We performed simulation on real data for chromosome 1 (“CHR1”, # of variants = 23,456) and CHR22 (# of variants = 4,814) on randomly sampled individuals (N = 100, 200, 500, 1000, 5000, 10,000) extracted from whole-exome sequencing dataset as described in the study by Tosto et al. ¹² Genetics data were recoded using PLINK -- recode A flag. For both chromosomes we found increased memory consumption and time ( Figure 2) as we increased the number of individuals included in the simulation. Memory consumption for CHR22 was significantly lower due to a smaller number of variants and genomic boundaries. Simulations were performed with 16GB memory (RAM) requested on computing cluster node.

Figure 2.

Comparison of memory (in MB) and CPU time (in seconds) for CHR1 and CHR22 on different sample sizes.

Graph A represents memory consumption; graph B shows processing time in seconds for various sample sizes on CHR1 and CHR22.

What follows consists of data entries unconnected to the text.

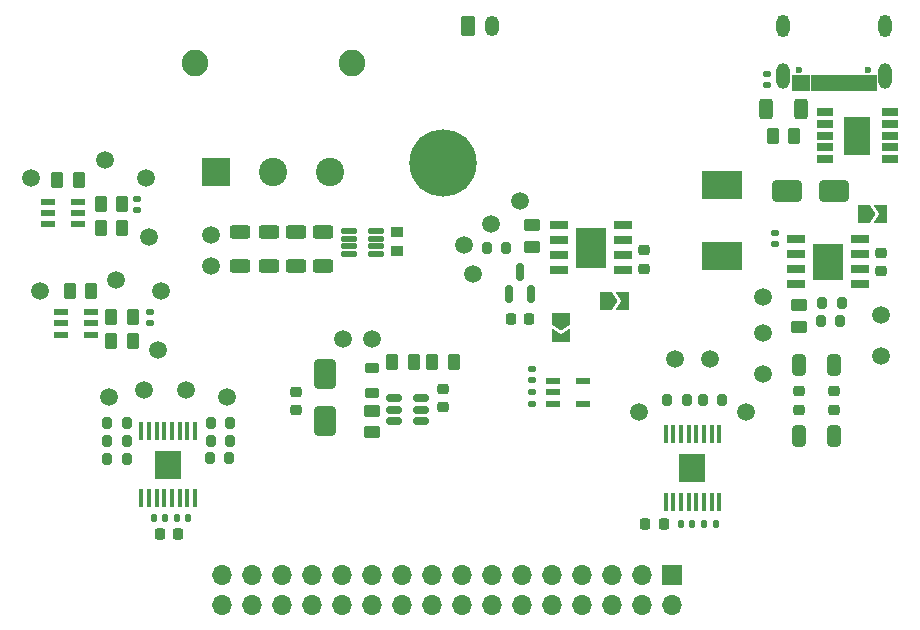
<source format=gbr>
%TF.GenerationSoftware,KiCad,Pcbnew,7.0.11*%
%TF.CreationDate,2025-03-28T01:33:45+02:00*%
%TF.ProjectId,Project,50726f6a-6563-4742-9e6b-696361645f70,rev?*%
%TF.SameCoordinates,Original*%
%TF.FileFunction,Soldermask,Top*%
%TF.FilePolarity,Negative*%
%FSLAX46Y46*%
G04 Gerber Fmt 4.6, Leading zero omitted, Abs format (unit mm)*
G04 Created by KiCad (PCBNEW 7.0.11) date 2025-03-28 01:33:45*
%MOMM*%
%LPD*%
G01*
G04 APERTURE LIST*
G04 Aperture macros list*
%AMRoundRect*
0 Rectangle with rounded corners*
0 $1 Rounding radius*
0 $2 $3 $4 $5 $6 $7 $8 $9 X,Y pos of 4 corners*
0 Add a 4 corners polygon primitive as box body*
4,1,4,$2,$3,$4,$5,$6,$7,$8,$9,$2,$3,0*
0 Add four circle primitives for the rounded corners*
1,1,$1+$1,$2,$3*
1,1,$1+$1,$4,$5*
1,1,$1+$1,$6,$7*
1,1,$1+$1,$8,$9*
0 Add four rect primitives between the rounded corners*
20,1,$1+$1,$2,$3,$4,$5,0*
20,1,$1+$1,$4,$5,$6,$7,0*
20,1,$1+$1,$6,$7,$8,$9,0*
20,1,$1+$1,$8,$9,$2,$3,0*%
%AMFreePoly0*
4,1,6,0.500000,-0.750000,-0.650000,-0.750000,-0.150000,0.000000,-0.650000,0.750000,0.500000,0.750000,0.500000,-0.750000,0.500000,-0.750000,$1*%
%AMFreePoly1*
4,1,6,1.000000,0.000000,0.500000,-0.750000,-0.500000,-0.750000,-0.500000,0.750000,0.500000,0.750000,1.000000,0.000000,1.000000,0.000000,$1*%
G04 Aperture macros list end*
%ADD10C,0.010000*%
%ADD11C,5.700000*%
%ADD12O,1.700000X1.700000*%
%ADD13R,1.700000X1.700000*%
%ADD14R,1.200000X0.600000*%
%ADD15RoundRect,0.200000X-0.200000X-0.275000X0.200000X-0.275000X0.200000X0.275000X-0.200000X0.275000X0*%
%ADD16RoundRect,0.200000X0.200000X0.275000X-0.200000X0.275000X-0.200000X-0.275000X0.200000X-0.275000X0*%
%ADD17RoundRect,0.250000X0.625000X-0.312500X0.625000X0.312500X-0.625000X0.312500X-0.625000X-0.312500X0*%
%ADD18RoundRect,0.140000X-0.140000X-0.170000X0.140000X-0.170000X0.140000X0.170000X-0.140000X0.170000X0*%
%ADD19RoundRect,0.250000X-0.325000X-0.650000X0.325000X-0.650000X0.325000X0.650000X-0.325000X0.650000X0*%
%ADD20C,1.500000*%
%ADD21RoundRect,0.140000X-0.170000X0.140000X-0.170000X-0.140000X0.170000X-0.140000X0.170000X0.140000X0*%
%ADD22RoundRect,0.225000X0.225000X0.250000X-0.225000X0.250000X-0.225000X-0.250000X0.225000X-0.250000X0*%
%ADD23RoundRect,0.250000X0.450000X-0.262500X0.450000X0.262500X-0.450000X0.262500X-0.450000X-0.262500X0*%
%ADD24RoundRect,0.250000X0.262500X0.450000X-0.262500X0.450000X-0.262500X-0.450000X0.262500X-0.450000X0*%
%ADD25RoundRect,0.225000X0.250000X-0.225000X0.250000X0.225000X-0.250000X0.225000X-0.250000X-0.225000X0*%
%ADD26RoundRect,0.225000X-0.225000X-0.250000X0.225000X-0.250000X0.225000X0.250000X-0.225000X0.250000X0*%
%ADD27O,1.104000X1.904000*%
%ADD28O,1.104000X2.204000*%
%ADD29C,0.600000*%
%ADD30RoundRect,0.140000X0.140000X0.170000X-0.140000X0.170000X-0.140000X-0.170000X0.140000X-0.170000X0*%
%ADD31R,1.250000X0.600000*%
%ADD32R,1.525000X0.700000*%
%ADD33R,2.513000X3.402000*%
%ADD34RoundRect,0.140000X0.170000X-0.140000X0.170000X0.140000X-0.170000X0.140000X-0.170000X-0.140000X0*%
%ADD35RoundRect,0.250000X-1.000000X-0.650000X1.000000X-0.650000X1.000000X0.650000X-1.000000X0.650000X0*%
%ADD36RoundRect,0.225000X-0.250000X0.225000X-0.250000X-0.225000X0.250000X-0.225000X0.250000X0.225000X0*%
%ADD37RoundRect,0.150000X-0.512500X-0.150000X0.512500X-0.150000X0.512500X0.150000X-0.512500X0.150000X0*%
%ADD38RoundRect,0.250000X-0.262500X-0.450000X0.262500X-0.450000X0.262500X0.450000X-0.262500X0.450000X0*%
%ADD39RoundRect,0.250000X-0.312500X-0.625000X0.312500X-0.625000X0.312500X0.625000X-0.312500X0.625000X0*%
%ADD40RoundRect,0.250000X0.650000X-1.000000X0.650000X1.000000X-0.650000X1.000000X-0.650000X-1.000000X0*%
%ADD41RoundRect,0.250000X-0.350000X-0.625000X0.350000X-0.625000X0.350000X0.625000X-0.350000X0.625000X0*%
%ADD42O,1.200000X1.750000*%
%ADD43FreePoly0,0.000000*%
%ADD44FreePoly1,0.000000*%
%ADD45R,1.400000X0.700000*%
%ADD46R,2.300000X3.200000*%
%ADD47R,2.310000X2.460000*%
%ADD48RoundRect,0.100000X-0.100000X0.687500X-0.100000X-0.687500X0.100000X-0.687500X0.100000X0.687500X0*%
%ADD49RoundRect,0.125000X-0.537500X-0.125000X0.537500X-0.125000X0.537500X0.125000X-0.537500X0.125000X0*%
%ADD50R,3.500000X2.350000*%
%ADD51RoundRect,0.218750X0.381250X-0.218750X0.381250X0.218750X-0.381250X0.218750X-0.381250X-0.218750X0*%
%ADD52R,2.400000X2.400000*%
%ADD53C,2.400000*%
%ADD54C,2.250000*%
%ADD55RoundRect,0.150000X0.150000X-0.587500X0.150000X0.587500X-0.150000X0.587500X-0.150000X-0.587500X0*%
%ADD56R,2.600000X3.100000*%
%ADD57R,1.525000X0.650000*%
%ADD58R,1.000000X0.900000*%
%ADD59FreePoly1,270.000000*%
%ADD60FreePoly0,270.000000*%
G04 APERTURE END LIST*
%TO.C,J2*%
D10*
X136200000Y-147920000D02*
X135500000Y-147920000D01*
X135500000Y-146680000D01*
X136200000Y-146680000D01*
X136200000Y-147920000D01*
G36*
X136200000Y-147920000D02*
G01*
X135500000Y-147920000D01*
X135500000Y-146680000D01*
X136200000Y-146680000D01*
X136200000Y-147920000D01*
G37*
X137000000Y-147920000D02*
X136300000Y-147920000D01*
X136300000Y-146680000D01*
X137000000Y-146680000D01*
X137000000Y-147920000D01*
G36*
X137000000Y-147920000D02*
G01*
X136300000Y-147920000D01*
X136300000Y-146680000D01*
X137000000Y-146680000D01*
X137000000Y-147920000D01*
G37*
X137500000Y-147920000D02*
X137100000Y-147920000D01*
X137100000Y-146680000D01*
X137500000Y-146680000D01*
X137500000Y-147920000D01*
G36*
X137500000Y-147920000D02*
G01*
X137100000Y-147920000D01*
X137100000Y-146680000D01*
X137500000Y-146680000D01*
X137500000Y-147920000D01*
G37*
X138000000Y-147920000D02*
X137600000Y-147920000D01*
X137600000Y-146680000D01*
X138000000Y-146680000D01*
X138000000Y-147920000D01*
G36*
X138000000Y-147920000D02*
G01*
X137600000Y-147920000D01*
X137600000Y-146680000D01*
X138000000Y-146680000D01*
X138000000Y-147920000D01*
G37*
X138500000Y-147920000D02*
X138100000Y-147920000D01*
X138100000Y-146680000D01*
X138500000Y-146680000D01*
X138500000Y-147920000D01*
G36*
X138500000Y-147920000D02*
G01*
X138100000Y-147920000D01*
X138100000Y-146680000D01*
X138500000Y-146680000D01*
X138500000Y-147920000D01*
G37*
X139000000Y-147920000D02*
X138600000Y-147920000D01*
X138600000Y-146680000D01*
X139000000Y-146680000D01*
X139000000Y-147920000D01*
G36*
X139000000Y-147920000D02*
G01*
X138600000Y-147920000D01*
X138600000Y-146680000D01*
X139000000Y-146680000D01*
X139000000Y-147920000D01*
G37*
X139500000Y-147920000D02*
X139100000Y-147920000D01*
X139100000Y-146680000D01*
X139500000Y-146680000D01*
X139500000Y-147920000D01*
G36*
X139500000Y-147920000D02*
G01*
X139100000Y-147920000D01*
X139100000Y-146680000D01*
X139500000Y-146680000D01*
X139500000Y-147920000D01*
G37*
X140000000Y-147920000D02*
X139600000Y-147920000D01*
X139600000Y-146680000D01*
X140000000Y-146680000D01*
X140000000Y-147920000D01*
G36*
X140000000Y-147920000D02*
G01*
X139600000Y-147920000D01*
X139600000Y-146680000D01*
X140000000Y-146680000D01*
X140000000Y-147920000D01*
G37*
X140500000Y-147920000D02*
X140100000Y-147920000D01*
X140100000Y-146680000D01*
X140500000Y-146680000D01*
X140500000Y-147920000D01*
G36*
X140500000Y-147920000D02*
G01*
X140100000Y-147920000D01*
X140100000Y-146680000D01*
X140500000Y-146680000D01*
X140500000Y-147920000D01*
G37*
X141000000Y-147920000D02*
X140600000Y-147920000D01*
X140600000Y-146680000D01*
X141000000Y-146680000D01*
X141000000Y-147920000D01*
G36*
X141000000Y-147920000D02*
G01*
X140600000Y-147920000D01*
X140600000Y-146680000D01*
X141000000Y-146680000D01*
X141000000Y-147920000D01*
G37*
X141800000Y-147920000D02*
X141100000Y-147920000D01*
X141100000Y-146680000D01*
X141800000Y-146680000D01*
X141800000Y-147920000D01*
G36*
X141800000Y-147920000D02*
G01*
X141100000Y-147920000D01*
X141100000Y-146680000D01*
X141800000Y-146680000D01*
X141800000Y-147920000D01*
G37*
X142600000Y-147920000D02*
X141900000Y-147920000D01*
X141900000Y-146680000D01*
X142600000Y-146680000D01*
X142600000Y-147920000D01*
G36*
X142600000Y-147920000D02*
G01*
X141900000Y-147920000D01*
X141900000Y-146680000D01*
X142600000Y-146680000D01*
X142600000Y-147920000D01*
G37*
%TD*%
D11*
%TO.C,REF\u002A\u002A*%
X106000000Y-154100000D03*
%TD*%
D12*
%TO.C,J1*%
X87240000Y-191540000D03*
X87240000Y-189000000D03*
X89780000Y-191540000D03*
X89780000Y-189000000D03*
X92320000Y-191540000D03*
X92320000Y-189000000D03*
X94860000Y-191540000D03*
X94860000Y-189000000D03*
X97400000Y-191540000D03*
X97400000Y-189000000D03*
X99940000Y-191540000D03*
X99940000Y-189000000D03*
X102480000Y-191540000D03*
X102480000Y-189000000D03*
X105020000Y-191540000D03*
X105020000Y-189000000D03*
X107560000Y-191540000D03*
X107560000Y-189000000D03*
X110100000Y-191540000D03*
X110100000Y-189000000D03*
X112640000Y-191540000D03*
X112640000Y-189000000D03*
X115180000Y-191540000D03*
X115180000Y-189000000D03*
X117720000Y-191540000D03*
X117720000Y-189000000D03*
X120260000Y-191540000D03*
X120260000Y-189000000D03*
X122800000Y-191540000D03*
X122800000Y-189000000D03*
X125340000Y-191540000D03*
D13*
X125340000Y-189000000D03*
%TD*%
D14*
%TO.C,IC5*%
X115300000Y-172600000D03*
X115300000Y-173550000D03*
X115300000Y-174500000D03*
X117800000Y-174500000D03*
X117800000Y-172600000D03*
%TD*%
D15*
%TO.C,R23*%
X77550000Y-176150000D03*
X79200000Y-176150000D03*
%TD*%
D16*
%TO.C,R19*%
X126600000Y-174200000D03*
X124950000Y-174200000D03*
%TD*%
D17*
%TO.C,R28*%
X95800000Y-159937500D03*
X95800000Y-162862500D03*
%TD*%
D18*
%TO.C,C13*%
X126140000Y-184700000D03*
X127100000Y-184700000D03*
%TD*%
D17*
%TO.C,R27*%
X93550000Y-159937500D03*
X93550000Y-162862500D03*
%TD*%
D19*
%TO.C,C21*%
X139075000Y-177225000D03*
X136125000Y-177225000D03*
%TD*%
D20*
%TO.C,TP22*%
X128600000Y-170700000D03*
%TD*%
%TO.C,TP27*%
X133100000Y-168500000D03*
%TD*%
D21*
%TO.C,C7*%
X113550000Y-173550000D03*
X113550000Y-174510000D03*
%TD*%
D15*
%TO.C,R1*%
X139600000Y-167500000D03*
X137950000Y-167500000D03*
%TD*%
D22*
%TO.C,C15*%
X124650000Y-184700000D03*
X123100000Y-184700000D03*
%TD*%
D17*
%TO.C,R26*%
X91260000Y-159937500D03*
X91260000Y-162862500D03*
%TD*%
D20*
%TO.C,TP12*%
X82137500Y-164950000D03*
%TD*%
D23*
%TO.C,R3*%
X113500000Y-161212500D03*
X113500000Y-159387500D03*
%TD*%
%TO.C,R11*%
X100000000Y-176912500D03*
X100000000Y-175087500D03*
%TD*%
D24*
%TO.C,R14*%
X78825000Y-157600000D03*
X77000000Y-157600000D03*
%TD*%
D25*
%TO.C,C20*%
X139100000Y-173450000D03*
X139100000Y-175000000D03*
%TD*%
D19*
%TO.C,C5*%
X139100000Y-171225000D03*
X136150000Y-171225000D03*
%TD*%
D26*
%TO.C,C18*%
X83525000Y-185500000D03*
X81975000Y-185500000D03*
%TD*%
D20*
%TO.C,TP6*%
X86300000Y-162800000D03*
%TD*%
D25*
%TO.C,C19*%
X136100000Y-173450000D03*
X136100000Y-175000000D03*
%TD*%
D20*
%TO.C,TP21*%
X125600000Y-170700000D03*
%TD*%
D27*
%TO.C,J2*%
X134725000Y-142550000D03*
X143375000Y-142550000D03*
D28*
X134725000Y-146720000D03*
X143375000Y-146720000D03*
D29*
X136160000Y-146230000D03*
X141940000Y-146230000D03*
%TD*%
D21*
%TO.C,C11*%
X80075000Y-157140000D03*
X80075000Y-158100000D03*
%TD*%
%TO.C,C12*%
X81137500Y-166700000D03*
X81137500Y-167660000D03*
%TD*%
D20*
%TO.C,TP15*%
X84200000Y-173300000D03*
%TD*%
%TO.C,TP26*%
X133100000Y-165500000D03*
%TD*%
D18*
%TO.C,C16*%
X82450000Y-184150000D03*
X81490000Y-184150000D03*
%TD*%
D30*
%TO.C,C17*%
X84410000Y-184200000D03*
X83450000Y-184200000D03*
%TD*%
D26*
%TO.C,C2*%
X111725000Y-167300000D03*
X113275000Y-167300000D03*
%TD*%
D20*
%TO.C,TP18*%
X77700000Y-173900000D03*
%TD*%
D31*
%TO.C,IC2*%
X72575000Y-157400000D03*
X72575000Y-158350000D03*
X72575000Y-159300000D03*
X75075000Y-159300000D03*
X75075000Y-158350000D03*
X75075000Y-157400000D03*
%TD*%
D20*
%TO.C,TP13*%
X80825000Y-155350000D03*
%TD*%
%TO.C,TP11*%
X81887500Y-169950000D03*
%TD*%
D15*
%TO.C,R24*%
X77550000Y-177650000D03*
X79200000Y-177650000D03*
%TD*%
D32*
%TO.C,IC4*%
X115788000Y-159395000D03*
X115788000Y-160665000D03*
X115788000Y-161935000D03*
X115788000Y-163205000D03*
X121212000Y-163205000D03*
X121212000Y-161935000D03*
X121212000Y-160665000D03*
X121212000Y-159395000D03*
D33*
X118500000Y-161300000D03*
%TD*%
D34*
%TO.C,C8*%
X113550000Y-172510000D03*
X113550000Y-171550000D03*
%TD*%
D35*
%TO.C,D3*%
X139100000Y-156500000D03*
X135100000Y-156500000D03*
%TD*%
D36*
%TO.C,C4*%
X143100000Y-163275000D03*
X143100000Y-161725000D03*
%TD*%
D37*
%TO.C,U3*%
X101862500Y-174050000D03*
X101862500Y-175000000D03*
X101862500Y-175950000D03*
X104137500Y-175950000D03*
X104137500Y-175000000D03*
X104137500Y-174050000D03*
%TD*%
D20*
%TO.C,TP24*%
X100000000Y-169000000D03*
%TD*%
%TO.C,TP25*%
X143100000Y-167000000D03*
%TD*%
D16*
%TO.C,R4*%
X111325000Y-161300000D03*
X109675000Y-161300000D03*
%TD*%
D20*
%TO.C,TP28*%
X133100000Y-172000000D03*
%TD*%
D38*
%TO.C,R10*%
X105087500Y-171000000D03*
X106912500Y-171000000D03*
%TD*%
D39*
%TO.C,R7*%
X133337500Y-149550000D03*
X136262500Y-149550000D03*
%TD*%
D38*
%TO.C,R16*%
X77887500Y-169200000D03*
X79712500Y-169200000D03*
%TD*%
D20*
%TO.C,TP29*%
X143100000Y-170500000D03*
%TD*%
D23*
%TO.C,R5*%
X136100000Y-166175000D03*
X136100000Y-168000000D03*
%TD*%
D20*
%TO.C,TP2*%
X112500000Y-157300000D03*
%TD*%
%TO.C,TP19*%
X131600000Y-175200000D03*
%TD*%
%TO.C,TP7*%
X78300000Y-164000000D03*
%TD*%
D40*
%TO.C,D1*%
X96000000Y-176000000D03*
X96000000Y-172000000D03*
%TD*%
D24*
%TO.C,R15*%
X76212500Y-164950000D03*
X74387500Y-164950000D03*
%TD*%
D20*
%TO.C,TP8*%
X71887500Y-164950000D03*
%TD*%
D15*
%TO.C,R18*%
X127950000Y-174200000D03*
X129600000Y-174200000D03*
%TD*%
D17*
%TO.C,R9*%
X88800000Y-159937500D03*
X88800000Y-162862500D03*
%TD*%
D20*
%TO.C,TP5*%
X86300000Y-160187500D03*
%TD*%
%TO.C,TP1*%
X110000000Y-159300000D03*
%TD*%
D36*
%TO.C,C9*%
X106000000Y-173225000D03*
X106000000Y-174775000D03*
%TD*%
D20*
%TO.C,TP9*%
X77325000Y-153900000D03*
%TD*%
%TO.C,TP4*%
X108500000Y-163550000D03*
%TD*%
D38*
%TO.C,R13*%
X77000000Y-159600000D03*
X78825000Y-159600000D03*
%TD*%
D41*
%TO.C,J3*%
X108100000Y-142550000D03*
D42*
X110100000Y-142550000D03*
%TD*%
D16*
%TO.C,R21*%
X87875000Y-179120000D03*
X86225000Y-179120000D03*
%TD*%
D38*
%TO.C,R2*%
X101675000Y-171000000D03*
X103500000Y-171000000D03*
%TD*%
%TO.C,R8*%
X133887500Y-151800000D03*
X135712500Y-151800000D03*
%TD*%
D16*
%TO.C,R20*%
X86300000Y-176120000D03*
X87950000Y-176120000D03*
%TD*%
D43*
%TO.C,JP2*%
X143100000Y-158400000D03*
D44*
X141650000Y-158400000D03*
%TD*%
D24*
%TO.C,R17*%
X79712500Y-167200000D03*
X77887500Y-167200000D03*
%TD*%
D20*
%TO.C,TP23*%
X97500000Y-169000000D03*
%TD*%
D16*
%TO.C,R22*%
X87950000Y-177650000D03*
X86300000Y-177650000D03*
%TD*%
D45*
%TO.C,IC1*%
X143800000Y-153800000D03*
X143800000Y-152800000D03*
X143800000Y-151800000D03*
X143800000Y-150800000D03*
X143800000Y-149800000D03*
X138300000Y-149800000D03*
X138300000Y-150800000D03*
X138300000Y-151800000D03*
X138300000Y-152800000D03*
X138300000Y-153800000D03*
D46*
X141050000Y-151800000D03*
%TD*%
D20*
%TO.C,TP10*%
X71075000Y-155350000D03*
%TD*%
D25*
%TO.C,C10*%
X93500000Y-175050000D03*
X93500000Y-173500000D03*
%TD*%
D21*
%TO.C,C3*%
X134100000Y-161000000D03*
X134100000Y-160040000D03*
%TD*%
D47*
%TO.C,U4*%
X127100000Y-179950000D03*
D48*
X129375000Y-177087500D03*
X128725000Y-177087500D03*
X128075000Y-177087500D03*
X127425000Y-177087500D03*
X126775000Y-177087500D03*
X126125000Y-177087500D03*
X125475000Y-177087500D03*
X124825000Y-177087500D03*
X124825000Y-182812500D03*
X125475000Y-182812500D03*
X126125000Y-182812500D03*
X126775000Y-182812500D03*
X127425000Y-182812500D03*
X128075000Y-182812500D03*
X128725000Y-182812500D03*
X129375000Y-182812500D03*
%TD*%
D20*
%TO.C,TP3*%
X107750000Y-161050000D03*
%TD*%
D44*
%TO.C,JP3*%
X119775000Y-165800000D03*
D43*
X121225000Y-165800000D03*
%TD*%
D30*
%TO.C,C14*%
X129060000Y-184700000D03*
X128100000Y-184700000D03*
%TD*%
D49*
%TO.C,U1*%
X98025000Y-159887500D03*
X98025000Y-160537500D03*
X98025000Y-161187500D03*
X98025000Y-161837500D03*
X100300000Y-161837500D03*
X100300000Y-161187500D03*
X100300000Y-160537500D03*
X100300000Y-159887500D03*
%TD*%
D21*
%TO.C,C6*%
X133375000Y-146570000D03*
X133375000Y-147530000D03*
%TD*%
D20*
%TO.C,TP16*%
X80700000Y-173300000D03*
%TD*%
D50*
%TO.C,L1*%
X129600000Y-155975000D03*
X129600000Y-162025000D03*
%TD*%
D51*
%TO.C,L2*%
X100000000Y-173562500D03*
X100000000Y-171437500D03*
%TD*%
D16*
%TO.C,R6*%
X138100000Y-166000000D03*
X139750000Y-166000000D03*
%TD*%
D31*
%TO.C,IC6*%
X73637500Y-166750000D03*
X73637500Y-167700000D03*
X73637500Y-168650000D03*
X76137500Y-168650000D03*
X76137500Y-167700000D03*
X76137500Y-166750000D03*
%TD*%
D52*
%TO.C,S1*%
X86800000Y-154875000D03*
D53*
X91600000Y-154875000D03*
X96400000Y-154875000D03*
D54*
X84950000Y-145675000D03*
X98250000Y-145675000D03*
%TD*%
D25*
%TO.C,C1*%
X123000000Y-163075000D03*
X123000000Y-161525000D03*
%TD*%
D20*
%TO.C,TP17*%
X87700000Y-173900000D03*
%TD*%
D55*
%TO.C,Q1*%
X111550000Y-165237500D03*
X113450000Y-165237500D03*
X112500000Y-163362500D03*
%TD*%
D20*
%TO.C,TP20*%
X122600000Y-175200000D03*
%TD*%
%TO.C,TP14*%
X81075000Y-160350000D03*
%TD*%
D56*
%TO.C,IC3*%
X138600000Y-162500000D03*
D57*
X141312000Y-160595000D03*
X141312000Y-161865000D03*
X141312000Y-163135000D03*
X141312000Y-164405000D03*
X135888000Y-164405000D03*
X135888000Y-163135000D03*
X135888000Y-161865000D03*
X135888000Y-160595000D03*
%TD*%
D15*
%TO.C,R25*%
X77550000Y-179170000D03*
X79200000Y-179170000D03*
%TD*%
D58*
%TO.C,FB1*%
X102050000Y-159937500D03*
X102050000Y-161537500D03*
%TD*%
D24*
%TO.C,R12*%
X75150000Y-155600000D03*
X73325000Y-155600000D03*
%TD*%
D59*
%TO.C,JP1*%
X116000000Y-167300000D03*
D60*
X116000000Y-168750000D03*
%TD*%
D48*
%TO.C,U5*%
X84975000Y-182512500D03*
X84325000Y-182512500D03*
X83675000Y-182512500D03*
X83025000Y-182512500D03*
X82375000Y-182512500D03*
X81725000Y-182512500D03*
X81075000Y-182512500D03*
X80425000Y-182512500D03*
X80425000Y-176787500D03*
X81075000Y-176787500D03*
X81725000Y-176787500D03*
X82375000Y-176787500D03*
X83025000Y-176787500D03*
X83675000Y-176787500D03*
X84325000Y-176787500D03*
X84975000Y-176787500D03*
D47*
X82700000Y-179650000D03*
%TD*%
M02*

</source>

All simulations were conducted on R (v4.0), data.table (v1.13.6) with default 16 threads, GARCOM (v1.40), bigsnpr (v1.6.1).

Discussion

GARCOM is easy to use where basic knowledge of R programming language is desired. GARCOM is designed by harnessing existing libraries, such as data.table, that allow for efficient handling of large data. GARCOM data processing is independent of the reference genome build. GARCOM can be used on several platforms (e.g., Unix, Windows). GARCOM comes with certain limitations: genomic boundaries and variants' location need to be specified, as mentioned in the package documentation. GARCOM collapses variants based on base-pair (BP) location, hence processing multiple chromosomes at one time would add additional burden (time and memory) and can be hazardous because of identical BP across different chromosomes. In case of large-sized studies, e.g. UK Biobank (N ≥ 200K), processing data per chromosome is highly recommended due to above mentioned memory limitations. Lastly, GARCOM depends on public and freely available R packages.

Future

VCF format can accommodate locus annotation performed by software such as ANNOVAR. ¹³ To this end, GARCOM plans to accommodate annotation filters in addition to the existing ones. One challenge associated with annotated VCF is the resulting large file size; we will try to add this functionality, keeping RAM limitations and processing time in mind. We plan to add features to handle bgen format which stores large amount of genetics data, with appropriate R library ( http://www.well.ox.ac.uk/~gav/resources/rbgen_v1.1.5.tgz).

Data and software availability

Sample data associated with the package where applicable are provided within the library with proper documentation. No additional source data are required. We distribute the package under the MIT license. GARCOM can be downloaded from CRAN and GitHub from https://cran.r-project.org/web/packages/GARCOM/index.html and https://github.com/sariya/GARCOM respectively.

Reporting guidelines: Bugs and suggestions are welcome at the GitHub repository.

Author Contribution: SS, GT

Ethical Statement: Informed consent was obtained from all participants. For the whole-exome sequencing, the study protocol was approved by the Institutional Review Board (IRB) of Columbia university Medical Center (CUMC) (Approval number: AAAP0477). The study was conducted according to the principles expressed in the Declaration of Helsinki.